Copy every line of the items below word for word.

##### Material supplied #####

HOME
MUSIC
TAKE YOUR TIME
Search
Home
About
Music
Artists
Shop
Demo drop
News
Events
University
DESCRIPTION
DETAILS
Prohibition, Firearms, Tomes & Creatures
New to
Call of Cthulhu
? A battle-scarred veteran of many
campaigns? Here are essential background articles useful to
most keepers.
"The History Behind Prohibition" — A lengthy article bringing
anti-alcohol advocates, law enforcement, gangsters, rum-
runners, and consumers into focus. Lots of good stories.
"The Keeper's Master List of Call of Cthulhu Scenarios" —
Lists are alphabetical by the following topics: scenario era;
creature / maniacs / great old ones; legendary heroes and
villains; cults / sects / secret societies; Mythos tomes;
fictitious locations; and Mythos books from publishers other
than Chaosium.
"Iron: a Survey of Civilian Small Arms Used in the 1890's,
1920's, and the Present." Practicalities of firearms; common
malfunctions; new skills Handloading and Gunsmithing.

#####

- [Written solution]:
HOME
MUSIC
TAKE YOUR TIME
Search
Home
About
Music
Artists
Shop
Demo drop
News
Events
University
DESCRIPTION
DETAILS
Prohibition, Firearms, Tomes & Creatures
New to
Call of Cthulhu
? A battle-scarred veteran of many
campaigns? Here are essential background articles useful to
most keepers.
"The History Behind Prohibition" — A lengthy article bringing
anti-alcohol advocates, law enforcement, gangsters, rum-
runners, and consumers into focus. Lots of good stories.
"The Keeper's Master List of Call of Cthulhu Scenarios" —
Lists are alphabetical by the following topics: scenario era;
creature / maniacs / great old ones; legendary heroes and
villains; cults / sects / secret societies; Mythos tomes;
fictitious locations; and Mythos books from publishers other
than Chaosium.
"Iron: a Survey of Civilian Small Arms Used in the 1890's,
1920's, and the Present." Practicalities of firearms; common
malfunctions; new skills Handloading and Gunsmithing.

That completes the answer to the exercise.